◆ Exercise details
Search the records below for the word "lines". Copy each line where it occurs.
* * *
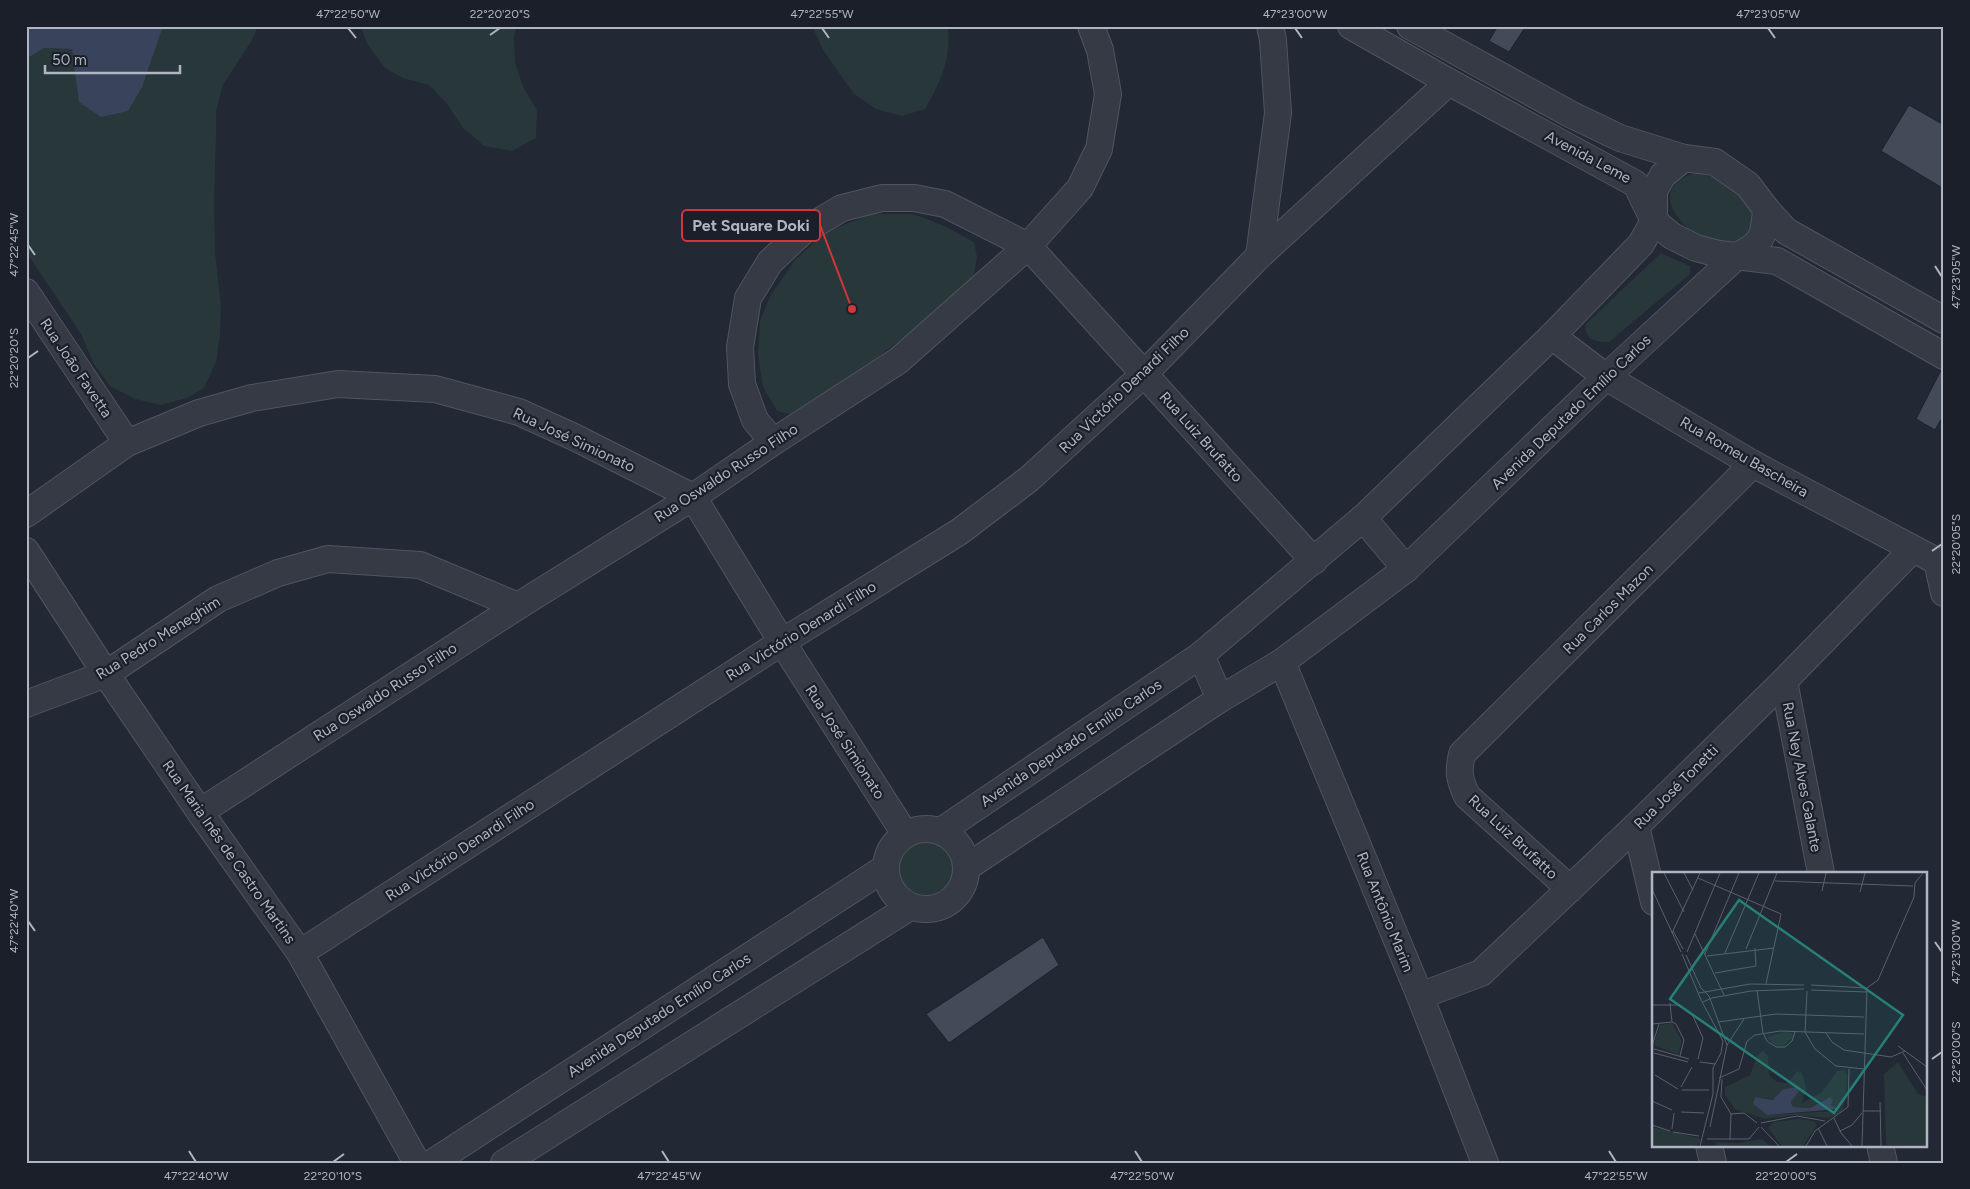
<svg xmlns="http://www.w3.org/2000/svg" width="1970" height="1189" font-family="Figtree,sans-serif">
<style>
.green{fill:#283739}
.water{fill:#39445c}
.building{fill:#434b58;stroke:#1d212b}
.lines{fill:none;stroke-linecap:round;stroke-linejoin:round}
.minor-casing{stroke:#50555f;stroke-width:28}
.minor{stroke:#353a45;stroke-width:26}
.ticks{fill:none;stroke:#afb5c1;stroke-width:2}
.labels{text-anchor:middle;stroke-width:4.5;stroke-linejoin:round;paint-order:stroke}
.street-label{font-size:15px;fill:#afb5c1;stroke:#1b1f29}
.inset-road{fill:none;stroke:#5a606c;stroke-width:1}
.view{fill:#277f7a;fill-opacity:0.15;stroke:#277f7a;stroke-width:2.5}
.inset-edge{fill:none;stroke:#afb5c1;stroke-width:2.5}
.leader{fill:none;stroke:#d23637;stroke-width:2}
.callout-dot{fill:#d23637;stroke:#1b1f29;stroke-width:2}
.callout{fill:#1b1f29;stroke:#d23637;stroke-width:2}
.callout-label{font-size:16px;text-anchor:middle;font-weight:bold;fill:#afb5c1}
.neatline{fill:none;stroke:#afb5c1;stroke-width:2}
.ticks-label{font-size:12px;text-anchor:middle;fill:#afb5c1}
</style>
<rect width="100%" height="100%" fill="#222834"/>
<g class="green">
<polygon points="163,26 258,26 252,40 223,85 216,111 216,138 214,197 215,252 221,306 220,334 216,362 204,388 187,398 161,405 135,399 110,386 94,364 81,334 26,252 26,59 44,48 72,49 160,33"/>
<polygon points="360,26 517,26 514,36 515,62 523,87 537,110 536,138 512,151 484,146 463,128 448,105 429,85 403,78 385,68 368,45"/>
<path d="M812 26H948C951 59 941 81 925 109L902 116 876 109 854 94 823 50Z"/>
<path d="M1695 173 1713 177 1739 193 1753 215 1751 232C1746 236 1740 241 1734 242 1695 251 1636 190 1695 173Z"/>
<polygon points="872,214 913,214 945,226 974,242 977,257 974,275 955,297 854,376 792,415 777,411 763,387 758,355 760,321 770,296 796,259 826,232"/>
<path d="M1661 253 1690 266V274L1609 342C1596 343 1583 339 1586 324Z"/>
<circle cx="925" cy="868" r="30"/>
</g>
<polygon class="water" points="26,26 163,26 142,87 128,111 101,117 79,102 72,49 44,48 26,59"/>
<g class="building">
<polygon points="1498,26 1526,26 1509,52 1489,41"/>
<polygon points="1909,105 1944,125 1944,189 1881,151"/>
<polygon points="1941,370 1944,371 1944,414 1935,430 1916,419"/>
<polygon points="1043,937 1059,965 949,1043 926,1014"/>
</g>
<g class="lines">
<g class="minor-casing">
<g id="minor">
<polyline points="1351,26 1449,82 1636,184 1654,221 1672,236 1696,248 1719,254 1777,261 1944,356"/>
<polyline points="1410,26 1570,114 1620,138 1684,158 1715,162 1748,185 1766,209 1786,231 1944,320"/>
<polyline points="1259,256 1278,113 1273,40 1270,26"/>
<polyline points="26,292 127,443"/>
<polyline points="1552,336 1606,377 1753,464 1944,565"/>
<polyline points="773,442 755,420 742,384 740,347 748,298 770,262 803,231 842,208 882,198 914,198 945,204 1028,246 1314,561"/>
<polyline points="26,514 127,443 199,413 252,398 338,384 435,389 519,412 574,437 693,497 782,642 905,834"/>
<polyline points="1363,518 1406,569"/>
<polyline points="26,551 106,674 200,812 300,953 417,1163"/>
<polyline points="1937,561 1944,593"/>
<polyline points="1201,655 1220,699"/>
<polyline points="1282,662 1420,996 1485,1163"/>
<polyline points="1784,681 1821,873"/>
<polyline points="26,704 106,674 218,599 278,573 328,559 420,565 518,606"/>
<polyline points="200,812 518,606 693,497 773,442 898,361 1028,246 1080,188 1099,149 1108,94 1100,50 1091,26"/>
<polyline points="1636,826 1654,902"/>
<circle cx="926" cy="869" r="40"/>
<polyline points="941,831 1201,655 1363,518 1552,336 1641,244 1654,221 1654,191 1663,175 1684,158"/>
<path d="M967 867 1220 699 1282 662 1406 569 1606 377 1737 256C1763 243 1764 237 1766 209"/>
<path d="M1570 889 1467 796C1459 779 1458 772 1462 754L1753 464"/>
<polyline points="300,953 782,642 959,532 1029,479 1144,374 1259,256 1449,82"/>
<polyline points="1420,996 1481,973 1636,826 1784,681 1913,549"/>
<polyline points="1709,1145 1713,1163"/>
<polyline points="1880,1145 1884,1163"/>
<polyline points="432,1163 885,868"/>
<polyline points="504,1163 910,907"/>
</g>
</g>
<use href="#minor" class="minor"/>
</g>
<path class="ticks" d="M348 28 356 38M822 28 829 38M1295 28 1302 38M1768 28 1775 38M490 35 500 28M28 245 35 255M1935 266 1942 277M28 358 38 351M1932 551 1942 544M28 921 35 931M1935 942 1942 952M1932 1059 1942 1052M189 1151 196 1162M662 1151 669 1162M1135 1151 1142 1162M1609 1151 1616 1162M333 1162 344 1154M1786 1162 1797 1154"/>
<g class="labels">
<g class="street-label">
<text transform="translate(1588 157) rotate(28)" y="5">Avenida Leme</text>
<text transform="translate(76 368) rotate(56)" y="5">Rua João Favetta</text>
<text transform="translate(1124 390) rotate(-44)" y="5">Rua Victório Denardi Filho</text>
<text transform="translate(1571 412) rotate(-44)" y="5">Avenida Deputado Emílio Carlos</text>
<text transform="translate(1201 437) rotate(48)" y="5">Rua Luiz Brufatto</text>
<text transform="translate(574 440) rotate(25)" y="5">Rua José Simionato</text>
<text transform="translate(1744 457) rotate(30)" y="5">Rua Romeu Bascheira</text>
<text transform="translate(726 473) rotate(-33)" y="5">Rua Oswaldo Russo Filho</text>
<text transform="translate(1608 609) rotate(-45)" y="5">Rua Carlos Mazon</text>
<text transform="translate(801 631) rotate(-32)" y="5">Rua Victório Denardi Filho</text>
<text transform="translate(158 638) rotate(-32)" y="5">Rua Pedro Meneghim</text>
<text transform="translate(385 692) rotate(-33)" y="5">Rua Oswaldo Russo Filho</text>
<text transform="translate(845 742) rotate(57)" y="5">Rua José Simionato</text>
<text transform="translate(1071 743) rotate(-34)" y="5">Avenida Deputado Emílio Carlos</text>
<text transform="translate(1802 777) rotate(79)" y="5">Rua Ney Alves Galante</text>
<text transform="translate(1676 787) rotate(-45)" y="5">Rua José Tonetti</text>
<text transform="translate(1513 837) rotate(43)" y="5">Rua Luiz Brufatto</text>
<text transform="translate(460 850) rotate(-33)" y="5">Rua Victório Denardi Filho</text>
<text transform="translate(229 852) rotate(55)" y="5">Rua Maria Inês de Castro Martins</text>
<text transform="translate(1385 912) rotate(68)" y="5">Rua Antônio Marim</text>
<text transform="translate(659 1015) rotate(-33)" y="5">Avenida Deputado Emílio Carlos</text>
</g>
</g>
<g transform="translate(1652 872)">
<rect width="275" height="275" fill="#222834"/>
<path d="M20 151 30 169 26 183 2 173 8 153ZM133 160 140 161 141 165 131 174 122 173 115 165ZM111 179 116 184 117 203 125 210 136 211 145 199 150 201 154 216 150 231 170 220 185 199 192 198 195 203 194 223 190 240 177 246 143 243 113 247 83 237 73 223V215L98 203 105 184ZM144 215 147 218 139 230 141 235 158 236 175 226 184 239 115 243 103 234 109 226 123 227 128 220ZM246 190 266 222 275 225V274L234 273 232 202ZM147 247 162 249 165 253 151 274H130L116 256 122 250ZM0 255 47 266 49 269 44 274H0ZM110 267 118 274H63L65 270 85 271Z" fill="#283739" fill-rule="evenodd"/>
<path d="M144 215 147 219 139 230 141 235 158 236 178 225 181 228 179 233 186 237 115 243 101 232 103 225 121 228 130 218Z" fill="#39445c"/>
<path class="inset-road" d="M12 1 32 40M32 1 41 18M46 6 129 42 114 112M123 9 261 14M0 17 29 80M170 19 174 1M208 20 213 1M21 59 31 77M20 61 48 1M43 62 72 123M94 77 125 1M35 80 68 1M73 81 107 1M30 82 49 128 71 169 69 181 61 196V222L48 274M53 82 87 1M34 83 49 116 57 124 75 173M55 84 122 76M63 101 104 94 103 76M159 113 215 116M215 116 226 108 262 25 263 11 271 1M105 118 111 161 115 169 124 175H133L140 169 143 160M159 118 215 120M155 119 153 160 163 177 184 194 212 197M47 121 98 112 152 113M51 130 60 126 99 119 152 117M18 131 20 150M0 133H28L40 142 51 166 46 187M20 150 24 152 32 168 28 184M66 150 124 142 212 145M0 152 20 150M174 161 180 170 192 178 239 185 253 179M0 174 7 152M246 174 275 195M2 177 37 187M2 181 36 190M251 181 275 218M48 190 63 192M3 203 26 217M67 206 87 197 95 169 103 163 128 159 212 162M70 207 69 225 79 242 78 268M29 215 40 195M30 218H57M0 229 20 238M228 230 229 274M211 239H229M29 240 52 241M79 242 92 241 105 251M182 246 189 261 200 274M109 251 145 244 173 249M0 253 18 259M58 255 75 173 92 147M109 255 127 274M166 256 175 274M20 257 22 241M188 259 200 253 210 241M21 260 47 264M55 267H97L107 255M154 274 163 259 196 235 197 197M210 274 215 116"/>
<path class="view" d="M87 28 251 143 182 241 18 127Z"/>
<rect width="275" height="275" class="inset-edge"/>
</g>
<path class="leader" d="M852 309L820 225"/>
<circle class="callout-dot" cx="852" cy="309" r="5"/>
<rect class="callout" x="682" y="210" width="138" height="31" rx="5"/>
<g class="callout-label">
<text x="751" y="231">Pet Square Doki</text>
</g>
<rect width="1970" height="1189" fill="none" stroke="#1b1f29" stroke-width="55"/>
<path d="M45 65v8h135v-8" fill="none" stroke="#afb5c1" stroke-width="2.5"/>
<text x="52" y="65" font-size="15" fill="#afb5c1" stroke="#1b1f29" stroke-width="4" paint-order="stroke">50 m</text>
<rect x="28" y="28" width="1914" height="1134" class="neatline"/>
<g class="ticks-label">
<text x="348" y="18">47°22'50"W</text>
<text x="500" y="18">22°20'20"S</text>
<text x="822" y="18">47°22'55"W</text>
<text x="1295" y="18">47°23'00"W</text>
<text x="1768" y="18">47°23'05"W</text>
<text transform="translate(14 245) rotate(-90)" y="4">47°22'45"W</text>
<text transform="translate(1956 277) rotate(-90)" y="4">47°23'05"W</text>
<text transform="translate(14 358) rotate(-90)" y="4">22°20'20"S</text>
<text transform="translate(1956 544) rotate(-90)" y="4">22°20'05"S</text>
<text transform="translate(14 921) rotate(-90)" y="4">47°22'40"W</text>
<text transform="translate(1956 952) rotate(-90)" y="4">47°23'00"W</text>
<text transform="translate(1956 1052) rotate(-90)" y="4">22°20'00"S</text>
<text x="196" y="1180">47°22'40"W</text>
<text x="333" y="1180">22°20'10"S</text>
<text x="669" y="1180">47°22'45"W</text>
<text x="1142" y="1180">47°22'50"W</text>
<text x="1616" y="1180">47°22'55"W</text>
<text x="1786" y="1180">22°20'00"S</text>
</g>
</svg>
* * *
◆ Answer to this exercise
.lines{fill:none;stroke-linecap:round;stroke-linejoin:round}
<g class="lines">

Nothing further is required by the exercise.